WHAT YOU SHOULD DO
Reproduce the rows below from their first line through the line containing "Point Conception Institute", substituting "Research" for "Leadership" and leaving everything else unchanged.

Rows listed in a dataset:
= = = = = = =
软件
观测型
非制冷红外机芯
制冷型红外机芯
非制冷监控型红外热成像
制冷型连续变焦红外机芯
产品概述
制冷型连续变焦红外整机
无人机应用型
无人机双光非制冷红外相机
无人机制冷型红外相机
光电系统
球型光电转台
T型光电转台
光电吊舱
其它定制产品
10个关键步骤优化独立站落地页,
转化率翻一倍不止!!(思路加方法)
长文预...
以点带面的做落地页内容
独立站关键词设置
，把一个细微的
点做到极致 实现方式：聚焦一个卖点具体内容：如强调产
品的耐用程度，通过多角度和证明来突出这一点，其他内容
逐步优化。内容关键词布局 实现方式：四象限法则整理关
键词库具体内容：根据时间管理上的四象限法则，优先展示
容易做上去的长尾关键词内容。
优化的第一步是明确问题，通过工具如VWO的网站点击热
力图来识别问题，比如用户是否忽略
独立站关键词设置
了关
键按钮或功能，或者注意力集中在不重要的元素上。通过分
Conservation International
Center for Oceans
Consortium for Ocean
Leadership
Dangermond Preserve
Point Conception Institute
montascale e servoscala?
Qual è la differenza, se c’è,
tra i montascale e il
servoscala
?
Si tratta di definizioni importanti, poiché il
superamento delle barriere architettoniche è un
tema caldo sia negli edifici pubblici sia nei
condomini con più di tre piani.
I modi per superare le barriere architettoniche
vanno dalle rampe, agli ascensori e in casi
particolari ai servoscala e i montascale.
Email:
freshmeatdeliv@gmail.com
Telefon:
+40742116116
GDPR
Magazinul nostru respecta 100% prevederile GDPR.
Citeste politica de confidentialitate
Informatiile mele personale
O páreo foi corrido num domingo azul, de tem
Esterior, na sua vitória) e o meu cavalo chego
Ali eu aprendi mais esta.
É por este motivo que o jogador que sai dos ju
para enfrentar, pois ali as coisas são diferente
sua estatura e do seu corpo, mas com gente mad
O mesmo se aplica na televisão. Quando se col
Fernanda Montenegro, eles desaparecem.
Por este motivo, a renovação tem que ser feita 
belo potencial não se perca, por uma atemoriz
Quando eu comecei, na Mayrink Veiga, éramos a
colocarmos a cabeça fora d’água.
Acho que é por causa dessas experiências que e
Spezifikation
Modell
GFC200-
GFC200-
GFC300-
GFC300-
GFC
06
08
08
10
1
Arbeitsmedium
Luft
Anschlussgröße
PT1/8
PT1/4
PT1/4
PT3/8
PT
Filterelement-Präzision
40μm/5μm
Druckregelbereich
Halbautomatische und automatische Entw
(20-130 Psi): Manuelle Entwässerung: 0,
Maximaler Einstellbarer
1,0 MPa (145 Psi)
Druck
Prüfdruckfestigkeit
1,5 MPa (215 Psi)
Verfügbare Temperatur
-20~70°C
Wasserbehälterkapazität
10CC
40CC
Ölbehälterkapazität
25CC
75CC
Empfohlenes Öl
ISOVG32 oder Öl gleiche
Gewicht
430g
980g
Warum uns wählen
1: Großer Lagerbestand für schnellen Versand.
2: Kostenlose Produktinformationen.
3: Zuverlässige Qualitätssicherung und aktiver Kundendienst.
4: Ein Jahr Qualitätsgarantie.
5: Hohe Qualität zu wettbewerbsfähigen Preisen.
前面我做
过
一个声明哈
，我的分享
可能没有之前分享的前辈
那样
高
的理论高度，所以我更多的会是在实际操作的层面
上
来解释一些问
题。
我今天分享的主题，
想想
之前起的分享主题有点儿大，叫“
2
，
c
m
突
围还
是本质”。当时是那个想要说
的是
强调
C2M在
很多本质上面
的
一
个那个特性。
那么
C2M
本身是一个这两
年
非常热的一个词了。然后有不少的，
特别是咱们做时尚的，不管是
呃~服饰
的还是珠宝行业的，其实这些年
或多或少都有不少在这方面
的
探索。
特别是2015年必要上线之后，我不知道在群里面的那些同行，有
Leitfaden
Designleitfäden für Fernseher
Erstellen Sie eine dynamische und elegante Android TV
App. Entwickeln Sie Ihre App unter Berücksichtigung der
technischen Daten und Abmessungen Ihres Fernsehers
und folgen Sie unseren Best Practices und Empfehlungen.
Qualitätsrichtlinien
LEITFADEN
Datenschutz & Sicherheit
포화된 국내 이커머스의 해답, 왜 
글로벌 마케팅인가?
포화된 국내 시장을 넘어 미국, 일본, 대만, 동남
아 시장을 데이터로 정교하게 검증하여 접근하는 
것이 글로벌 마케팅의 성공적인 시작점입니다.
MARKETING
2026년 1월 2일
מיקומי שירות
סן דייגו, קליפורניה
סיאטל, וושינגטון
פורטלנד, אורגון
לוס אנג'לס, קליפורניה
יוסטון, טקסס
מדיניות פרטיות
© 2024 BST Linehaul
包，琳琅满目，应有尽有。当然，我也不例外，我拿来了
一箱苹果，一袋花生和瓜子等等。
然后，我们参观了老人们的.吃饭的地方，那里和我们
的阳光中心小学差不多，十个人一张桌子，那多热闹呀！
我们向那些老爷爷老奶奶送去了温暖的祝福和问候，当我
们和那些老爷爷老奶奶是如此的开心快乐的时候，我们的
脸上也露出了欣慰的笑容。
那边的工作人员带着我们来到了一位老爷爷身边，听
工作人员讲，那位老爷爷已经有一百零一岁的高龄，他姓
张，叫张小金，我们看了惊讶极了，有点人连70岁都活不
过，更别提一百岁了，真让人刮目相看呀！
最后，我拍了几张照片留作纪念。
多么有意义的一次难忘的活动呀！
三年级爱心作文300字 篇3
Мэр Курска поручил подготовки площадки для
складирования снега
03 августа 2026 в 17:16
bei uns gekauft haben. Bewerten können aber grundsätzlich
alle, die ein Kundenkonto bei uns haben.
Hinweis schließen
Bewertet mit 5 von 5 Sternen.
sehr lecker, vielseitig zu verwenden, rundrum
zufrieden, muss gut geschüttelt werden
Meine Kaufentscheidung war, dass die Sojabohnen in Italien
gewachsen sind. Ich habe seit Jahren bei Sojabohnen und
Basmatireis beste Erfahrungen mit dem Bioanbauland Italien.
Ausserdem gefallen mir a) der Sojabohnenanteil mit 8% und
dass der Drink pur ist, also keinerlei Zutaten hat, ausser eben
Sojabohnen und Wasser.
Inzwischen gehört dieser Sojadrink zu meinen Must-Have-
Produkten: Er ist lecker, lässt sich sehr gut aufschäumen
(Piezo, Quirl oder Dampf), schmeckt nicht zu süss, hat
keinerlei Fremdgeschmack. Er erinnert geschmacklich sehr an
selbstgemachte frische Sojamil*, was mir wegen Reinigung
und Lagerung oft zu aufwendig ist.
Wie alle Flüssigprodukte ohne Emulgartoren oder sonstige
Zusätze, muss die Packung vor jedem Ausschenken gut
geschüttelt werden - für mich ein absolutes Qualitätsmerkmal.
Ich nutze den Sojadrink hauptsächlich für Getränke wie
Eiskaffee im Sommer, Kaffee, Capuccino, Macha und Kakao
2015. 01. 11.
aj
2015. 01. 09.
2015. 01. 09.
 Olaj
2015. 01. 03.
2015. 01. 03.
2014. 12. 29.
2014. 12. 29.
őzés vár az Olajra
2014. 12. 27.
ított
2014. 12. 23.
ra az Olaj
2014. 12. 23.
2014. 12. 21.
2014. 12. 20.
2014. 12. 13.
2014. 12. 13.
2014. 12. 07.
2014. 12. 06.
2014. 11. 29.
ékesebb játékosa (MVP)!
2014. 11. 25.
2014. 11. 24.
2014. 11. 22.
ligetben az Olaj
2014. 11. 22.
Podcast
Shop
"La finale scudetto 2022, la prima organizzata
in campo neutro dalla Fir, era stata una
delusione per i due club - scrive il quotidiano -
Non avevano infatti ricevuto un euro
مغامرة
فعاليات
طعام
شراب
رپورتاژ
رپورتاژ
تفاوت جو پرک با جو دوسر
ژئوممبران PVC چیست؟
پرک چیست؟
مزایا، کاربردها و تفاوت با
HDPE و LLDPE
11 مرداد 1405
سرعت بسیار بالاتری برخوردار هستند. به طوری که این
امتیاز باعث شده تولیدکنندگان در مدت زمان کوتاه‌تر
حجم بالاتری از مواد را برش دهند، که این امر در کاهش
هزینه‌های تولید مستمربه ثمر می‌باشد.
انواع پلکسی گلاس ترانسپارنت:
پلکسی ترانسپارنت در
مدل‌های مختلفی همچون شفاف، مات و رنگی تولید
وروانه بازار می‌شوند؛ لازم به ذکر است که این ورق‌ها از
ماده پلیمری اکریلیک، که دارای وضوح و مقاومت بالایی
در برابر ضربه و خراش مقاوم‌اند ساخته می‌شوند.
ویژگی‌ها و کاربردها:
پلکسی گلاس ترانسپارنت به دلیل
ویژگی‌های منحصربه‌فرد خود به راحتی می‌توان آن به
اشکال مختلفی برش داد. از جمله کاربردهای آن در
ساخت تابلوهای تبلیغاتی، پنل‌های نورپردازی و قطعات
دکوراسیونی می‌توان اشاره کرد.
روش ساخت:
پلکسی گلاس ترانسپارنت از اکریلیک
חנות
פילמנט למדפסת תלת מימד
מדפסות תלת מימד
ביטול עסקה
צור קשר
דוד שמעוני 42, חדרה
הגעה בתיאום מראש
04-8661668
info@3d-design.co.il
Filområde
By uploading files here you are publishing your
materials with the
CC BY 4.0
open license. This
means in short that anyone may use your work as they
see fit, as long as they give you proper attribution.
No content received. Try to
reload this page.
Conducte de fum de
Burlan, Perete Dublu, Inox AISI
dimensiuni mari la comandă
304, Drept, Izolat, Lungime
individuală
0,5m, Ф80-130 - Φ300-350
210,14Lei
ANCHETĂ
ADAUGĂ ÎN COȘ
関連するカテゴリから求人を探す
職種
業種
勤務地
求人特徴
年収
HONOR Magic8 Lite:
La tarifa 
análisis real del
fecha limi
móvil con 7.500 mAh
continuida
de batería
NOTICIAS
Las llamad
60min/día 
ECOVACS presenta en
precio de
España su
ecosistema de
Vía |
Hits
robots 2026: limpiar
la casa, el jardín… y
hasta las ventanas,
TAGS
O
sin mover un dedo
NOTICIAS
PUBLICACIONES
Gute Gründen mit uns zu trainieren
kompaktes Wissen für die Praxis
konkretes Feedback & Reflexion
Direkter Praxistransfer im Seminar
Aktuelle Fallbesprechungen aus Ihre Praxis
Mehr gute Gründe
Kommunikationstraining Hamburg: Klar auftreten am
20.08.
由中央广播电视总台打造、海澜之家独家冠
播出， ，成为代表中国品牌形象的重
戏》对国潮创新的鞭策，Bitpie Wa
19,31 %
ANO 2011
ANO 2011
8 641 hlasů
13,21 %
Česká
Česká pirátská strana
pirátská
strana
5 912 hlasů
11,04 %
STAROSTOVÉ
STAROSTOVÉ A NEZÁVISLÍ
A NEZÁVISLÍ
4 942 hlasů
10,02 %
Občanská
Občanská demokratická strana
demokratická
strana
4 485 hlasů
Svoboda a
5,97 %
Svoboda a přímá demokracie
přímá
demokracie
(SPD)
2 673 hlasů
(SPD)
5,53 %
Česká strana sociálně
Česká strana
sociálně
= = = = = = =
TASK OUTPUT
软件
观测型
非制冷红外机芯
制冷型红外机芯
非制冷监控型红外热成像
制冷型连续变焦红外机芯
产品概述
制冷型连续变焦红外整机
无人机应用型
无人机双光非制冷红外相机
无人机制冷型红外相机
光电系统
球型光电转台
T型光电转台
光电吊舱
其它定制产品
10个关键步骤优化独立站落地页,
转化率翻一倍不止!!(思路加方法)
长文预...
以点带面的做落地页内容
独立站关键词设置
，把一个细微的
点做到极致 实现方式：聚焦一个卖点具体内容：如强调产
品的耐用程度，通过多角度和证明来突出这一点，其他内容
逐步优化。内容关键词布局 实现方式：四象限法则整理关
键词库具体内容：根据时间管理上的四象限法则，优先展示
容易做上去的长尾关键词内容。
优化的第一步是明确问题，通过工具如VWO的网站点击热
力图来识别问题，比如用户是否忽略
独立站关键词设置
了关
键按钮或功能，或者注意力集中在不重要的元素上。通过分
Conservation International
Center for Oceans
Consortium for Ocean
Research
Dangermond Preserve
Point Conception Institute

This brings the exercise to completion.